Читать «Сказки гор и лесов» онлайн - страница 23

Александр Валентинович Амфитеатров

– Горькая ты, моя доля! зачем я, дура-баба, жива осталась? Лучше бы мне – сироте – прыгнуть с плота к рыбам в сине море… Ой, лишечко!.. Где дитына моя, где дружина моя?

Воет баба не час, не два, а целую ночь; воет так, что звездочки мигают с перепуга и шепчут одна другой:

– Ах, ребятки, разбудит она нам светлое солнце!

Потянулось солнышко на своей муравчатой постели и брызнули по миру золотые лучи; приподнялось оно, оперлось подбородком о землю, строго глянуло по небу ясными очами, – и месяц потускнел и побледнел, как виноватый, звездочки трусливым стадом побежали с неба, а облака на дальнем востоке покраснели, точно застыдились: как же это вышло, что не дали солнышку покоя? в какую рань заставший его начать красный день!..

Обробела баба. Еще бы! – стоит пред нею само светлое солнце, что добрый казак, и во все глаза на нее дивуется – смотрит.

– Зачем ты, дурная баба, кричишь? разве не нравится тебе здесь? боишься, что плохая жизнь будет? Э, нет! твоя Украйна пред моим царством – что зима пред летом. У меня здесь ни голода, ни холода, ни нужды, ни работы, ни сева, ни неурожая, ни податей, ни рекрутчины: живи, как у Христа за пазухой! А ты плачешь и разбиваешь мне сон! Подумай: хорошо ли мне, солнцу, ходить по твоей милости заспанному, точно парубку с похмелья? Путь мой над землей великий, и всякие меня народы видят, а у меня очи липнут, века к веке, словно мне их кто-нибудь медом смазал!
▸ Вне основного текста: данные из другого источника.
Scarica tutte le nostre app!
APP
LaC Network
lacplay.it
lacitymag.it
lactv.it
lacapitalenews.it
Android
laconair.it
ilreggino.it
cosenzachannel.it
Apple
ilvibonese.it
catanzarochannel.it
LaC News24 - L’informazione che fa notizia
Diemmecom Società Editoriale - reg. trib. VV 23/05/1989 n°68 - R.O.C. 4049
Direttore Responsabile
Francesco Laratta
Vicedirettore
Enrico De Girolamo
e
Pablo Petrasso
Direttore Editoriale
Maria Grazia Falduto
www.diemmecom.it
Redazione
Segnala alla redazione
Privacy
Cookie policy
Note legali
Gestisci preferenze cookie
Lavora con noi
– Ой, как же мне не кричать, светлое солнце? отвечает баба, – нема у меня дружины моей, ни дитыны моей, нема батьки, нема матки, ни белесенькой хатки! Осталась я, одинокая, сиротой на свете.

Задумалось солнышко и, подумавши, говорит:

– Тронь-ка левою рукой вон то дерево…

Тронула баба дерево рукой, эге! дерева как не бывало, а вместо его – высокий воз; на возу дите сидит, бублик грызет; за возом чумак бредет; смоляная рубаха, дегтевые шаровары, в зубах люлька… идет да на волов покрикивает: «цоб! цоб! – сивы-крутороги!…»

– Та то ж мий Опанас! – вскричала баба, а чумак крикнул волам: «цоб! тпру!… тю вам скаженые!» – воткнул кнут в землю и говорит:

– Ото добре, жинко, что ты не утопла, бо я вышел в дорогу, не поснидавши, и есть хочу, як наш Рябко, бисов цюцик. Топи, моя ластовка, печь, да корми чоловика борщем.

Зажил Опанас с жинкой и дитыной на краю света, как в царстве небесном. Только долго ли, коротко ли, заскучал он без людей:

– Что то за край? жалуется – ни базара, ни соседей, ни шинка нет… Здесь помрешь от скуки и помянуть тебя будет некому!

И принялся он, чтобы не скучно было, колотить свою жинку. Жинка – в слезы, и так как вышла у них тамаша ночью, то солнышко опять переполошилось.

– Ну, в чем дело? ‑ закричало оно с муравчатой постели на Опанасову жинку, – или мне опять подниматься с первыми петухами? Чоловик у тебя есть, дитына есть, – кого еще надо?

– Никого мне не надо, светлое солнце, – разве что не будет ли твоя милость подарить мне пару молодиц-соседок, чтобы было мне, горемычной, с кем слово перекинуть, кому пожаловаться на разбойника-мужа. Бо чоловик мой – как на родине был шибеник и пьяница, так и здесь остался: встосковался он, катовой души вира, по своей висельной компании, а мои ребра в ответе.